# Nice.........



## RIVETER (Sep 26, 2009)

Knob and tube???


----------



## 480sparky (Sep 20, 2007)

I've never seen white used for K&T.

It's NM that's been stripped of it's sheath.


----------



## MTW (Aug 28, 2013)

480sparky said:


> I've never seen white used for K&T.


Therefore it must not exist. 

I've seen miles of white K&T conductor.


----------



## 347sparky (May 14, 2012)

Is this a "before the fire" picture? :whistling2:


----------



## 480sparky (Sep 20, 2007)

MTW said:


> Therefore it must not exist.
> 
> I've seen miles of white K&T conductor.



Never said it didn't exist.


I've also never seen thermoplastic insulation on K&T either.


----------



## guest (Feb 21, 2009)

Reminds me of this one: 










From this thread: http://www.electriciantalk.com/f13/spot-violations-garage-fire-aftermath-20111/


----------



## Jlarson (Jun 28, 2009)

:laughing:

Awhile back a friend called when they got in over their head remodeling a family member's house.
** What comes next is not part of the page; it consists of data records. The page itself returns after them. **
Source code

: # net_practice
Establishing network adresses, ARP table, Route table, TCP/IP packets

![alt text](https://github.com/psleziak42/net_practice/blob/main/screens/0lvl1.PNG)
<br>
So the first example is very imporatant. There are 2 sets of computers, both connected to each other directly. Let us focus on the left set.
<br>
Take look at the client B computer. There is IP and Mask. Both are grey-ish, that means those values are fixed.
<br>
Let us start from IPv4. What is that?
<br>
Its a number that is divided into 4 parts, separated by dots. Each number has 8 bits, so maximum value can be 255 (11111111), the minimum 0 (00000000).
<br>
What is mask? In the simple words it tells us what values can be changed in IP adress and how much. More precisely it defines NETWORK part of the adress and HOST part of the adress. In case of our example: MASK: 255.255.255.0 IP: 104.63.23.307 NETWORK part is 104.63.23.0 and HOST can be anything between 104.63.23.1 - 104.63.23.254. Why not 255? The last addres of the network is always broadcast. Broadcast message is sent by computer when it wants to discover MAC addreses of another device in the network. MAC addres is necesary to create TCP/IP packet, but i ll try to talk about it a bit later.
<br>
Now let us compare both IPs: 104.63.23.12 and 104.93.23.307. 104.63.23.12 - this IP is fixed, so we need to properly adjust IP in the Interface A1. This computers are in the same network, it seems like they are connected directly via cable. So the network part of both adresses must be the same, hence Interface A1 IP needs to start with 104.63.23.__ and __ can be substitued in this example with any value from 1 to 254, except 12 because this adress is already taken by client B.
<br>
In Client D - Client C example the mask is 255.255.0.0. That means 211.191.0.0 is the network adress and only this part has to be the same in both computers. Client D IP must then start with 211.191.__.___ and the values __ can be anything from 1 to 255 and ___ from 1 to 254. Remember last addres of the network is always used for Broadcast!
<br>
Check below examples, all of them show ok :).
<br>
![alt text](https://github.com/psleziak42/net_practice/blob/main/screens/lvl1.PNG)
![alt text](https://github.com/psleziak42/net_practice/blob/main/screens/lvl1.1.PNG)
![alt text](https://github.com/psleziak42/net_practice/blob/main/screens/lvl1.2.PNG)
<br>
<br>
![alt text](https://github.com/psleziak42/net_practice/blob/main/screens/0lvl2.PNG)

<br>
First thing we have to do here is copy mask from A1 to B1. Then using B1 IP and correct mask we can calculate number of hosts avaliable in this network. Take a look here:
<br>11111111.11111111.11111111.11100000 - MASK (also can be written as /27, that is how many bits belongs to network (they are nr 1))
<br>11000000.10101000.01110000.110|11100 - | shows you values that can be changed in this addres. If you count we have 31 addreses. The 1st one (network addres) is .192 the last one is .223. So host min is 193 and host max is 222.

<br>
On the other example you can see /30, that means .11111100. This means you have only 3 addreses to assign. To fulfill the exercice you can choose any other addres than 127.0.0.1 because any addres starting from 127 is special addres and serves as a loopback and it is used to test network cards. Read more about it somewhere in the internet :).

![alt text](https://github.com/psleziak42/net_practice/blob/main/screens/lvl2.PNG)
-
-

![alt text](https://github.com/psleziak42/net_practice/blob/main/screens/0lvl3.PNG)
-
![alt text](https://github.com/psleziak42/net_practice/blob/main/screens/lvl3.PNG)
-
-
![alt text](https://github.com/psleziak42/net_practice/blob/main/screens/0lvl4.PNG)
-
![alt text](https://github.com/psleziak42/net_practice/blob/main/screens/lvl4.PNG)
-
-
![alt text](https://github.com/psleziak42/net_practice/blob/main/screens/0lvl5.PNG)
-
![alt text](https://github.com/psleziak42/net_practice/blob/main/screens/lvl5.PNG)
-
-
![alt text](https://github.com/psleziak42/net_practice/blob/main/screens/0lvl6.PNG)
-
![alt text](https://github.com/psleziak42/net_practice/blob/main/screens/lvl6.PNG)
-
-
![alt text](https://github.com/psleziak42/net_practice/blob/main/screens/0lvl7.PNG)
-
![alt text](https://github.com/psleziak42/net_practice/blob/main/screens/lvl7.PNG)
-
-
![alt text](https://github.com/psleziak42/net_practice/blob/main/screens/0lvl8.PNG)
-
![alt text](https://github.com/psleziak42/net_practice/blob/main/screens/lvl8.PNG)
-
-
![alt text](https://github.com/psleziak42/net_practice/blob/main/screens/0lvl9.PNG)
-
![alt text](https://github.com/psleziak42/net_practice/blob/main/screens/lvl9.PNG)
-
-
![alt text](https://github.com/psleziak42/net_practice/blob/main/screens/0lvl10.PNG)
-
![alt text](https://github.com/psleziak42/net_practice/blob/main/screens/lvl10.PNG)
Evey device in the laundry room had already been mounted between blocks of 2x in between studs when I got there.


----------



## derekwalls (Dec 18, 2012)

480sparky said:


> .........real nice!


At least they took the time to tape the terminals.


----------



## g-alberta (Dec 1, 2012)

whats wrong with this. I bet it works. lol:whistling2:


----------



## oldschool (Aug 2, 2008)

480sparky said:


> .........real nice!


yellow tape...prolly a commercial guy


----------



## jza (Oct 31, 2009)

...and I've been throwing away hard earned money on useless boxes and overpriced NMD this entire time.


----------



## 480sparky (Sep 20, 2007)

At least the place won't burn down with the use of Carlon blue nail-on boxes! :laughing:


----------



## jza (Oct 31, 2009)

480sparky said:


> At least the place won't burn down with the use of Carlon blue nail-on boxes! :laughing:


He must have read this forum before hand and made sure not to use any SER or Carlon blue boxes. Smart guy.


----------



## Semi-Ret Electrician (Nov 10, 2011)

greghladunleblanc said:


> whats wrong with this. I bet it works. lol:whistling2:


Yea but it needs paint:laughing:


----------



## hooch (Sep 18, 2010)

that is what we did back in the day but i did tape it


----------



## bartstop (Sep 30, 2012)

That switch is really old and should be replaced.


----------